Work to be completed
Reproduce each of the following lines without any changes.

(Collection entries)
_____

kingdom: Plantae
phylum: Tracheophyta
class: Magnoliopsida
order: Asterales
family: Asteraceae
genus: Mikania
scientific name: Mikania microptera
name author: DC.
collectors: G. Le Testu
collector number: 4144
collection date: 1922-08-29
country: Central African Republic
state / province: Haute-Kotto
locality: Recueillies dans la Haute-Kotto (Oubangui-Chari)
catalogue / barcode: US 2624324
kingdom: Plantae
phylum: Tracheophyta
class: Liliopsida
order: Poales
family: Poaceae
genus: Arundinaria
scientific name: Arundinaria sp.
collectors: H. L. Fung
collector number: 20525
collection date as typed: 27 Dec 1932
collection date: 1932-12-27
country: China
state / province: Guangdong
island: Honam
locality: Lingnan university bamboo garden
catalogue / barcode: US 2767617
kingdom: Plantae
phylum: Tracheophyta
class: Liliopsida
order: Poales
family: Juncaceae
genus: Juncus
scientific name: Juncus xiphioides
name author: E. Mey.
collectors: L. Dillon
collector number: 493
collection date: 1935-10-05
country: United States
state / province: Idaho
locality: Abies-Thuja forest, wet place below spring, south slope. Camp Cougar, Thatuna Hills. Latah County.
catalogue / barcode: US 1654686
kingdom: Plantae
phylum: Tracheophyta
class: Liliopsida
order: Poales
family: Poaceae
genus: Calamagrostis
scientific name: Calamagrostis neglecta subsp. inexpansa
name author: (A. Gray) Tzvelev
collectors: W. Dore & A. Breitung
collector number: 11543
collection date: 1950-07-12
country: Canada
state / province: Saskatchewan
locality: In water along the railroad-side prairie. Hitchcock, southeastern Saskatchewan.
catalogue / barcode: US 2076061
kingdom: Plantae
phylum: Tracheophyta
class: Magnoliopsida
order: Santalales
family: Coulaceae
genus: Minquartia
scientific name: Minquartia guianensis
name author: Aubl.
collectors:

_____

Response to the exercise
kingdom: Plantae
phylum: Tracheophyta
class: Magnoliopsida
order: Asterales
family: Asteraceae
genus: Mikania
scientific name: Mikania microptera
name author: DC.
collectors: G. Le Testu
collector number: 4144
collection date: 1922-08-29
country: Central African Republic
state / province: Haute-Kotto
locality: Recueillies dans la Haute-Kotto (Oubangui-Chari)
catalogue / barcode: US 2624324
kingdom: Plantae
phylum: Tracheophyta
class: Liliopsida
order: Poales
family: Poaceae
genus: Arundinaria
scientific name: Arundinaria sp.
collectors: H. L. Fung
collector number: 20525
collection date as typed: 27 Dec 1932
collection date: 1932-12-27
country: China
state / province: Guangdong
island: Honam
locality: Lingnan university bamboo garden
catalogue / barcode: US 2767617
kingdom: Plantae
phylum: Tracheophyta
class: Liliopsida
order: Poales
family: Juncaceae
genus: Juncus
scientific name: Juncus xiphioides
name author: E. Mey.
collectors: L. Dillon
collector number: 493
collection date: 1935-10-05
country: United States
state / province: Idaho
locality: Abies-Thuja forest, wet place below spring, south slope. Camp Cougar, Thatuna Hills. Latah County.
catalogue / barcode: US 1654686
kingdom: Plantae
phylum: Tracheophyta
class: Liliopsida
order: Poales
family: Poaceae
genus: Calamagrostis
scientific name: Calamagrostis neglecta subsp. inexpansa
name author: (A. Gray) Tzvelev
collectors: W. Dore & A. Breitung
collector number: 11543
collection date: 1950-07-12
country: Canada
state / province: Saskatchewan
locality: In water along the railroad-side prairie. Hitchcock, southeastern Saskatchewan.
catalogue / barcode: US 2076061
kingdom: Plantae
phylum: Tracheophyta
class: Magnoliopsida
order: Santalales
family: Coulaceae
genus: Minquartia
scientific name: Minquartia guianensis
name author: Aubl.
collectors:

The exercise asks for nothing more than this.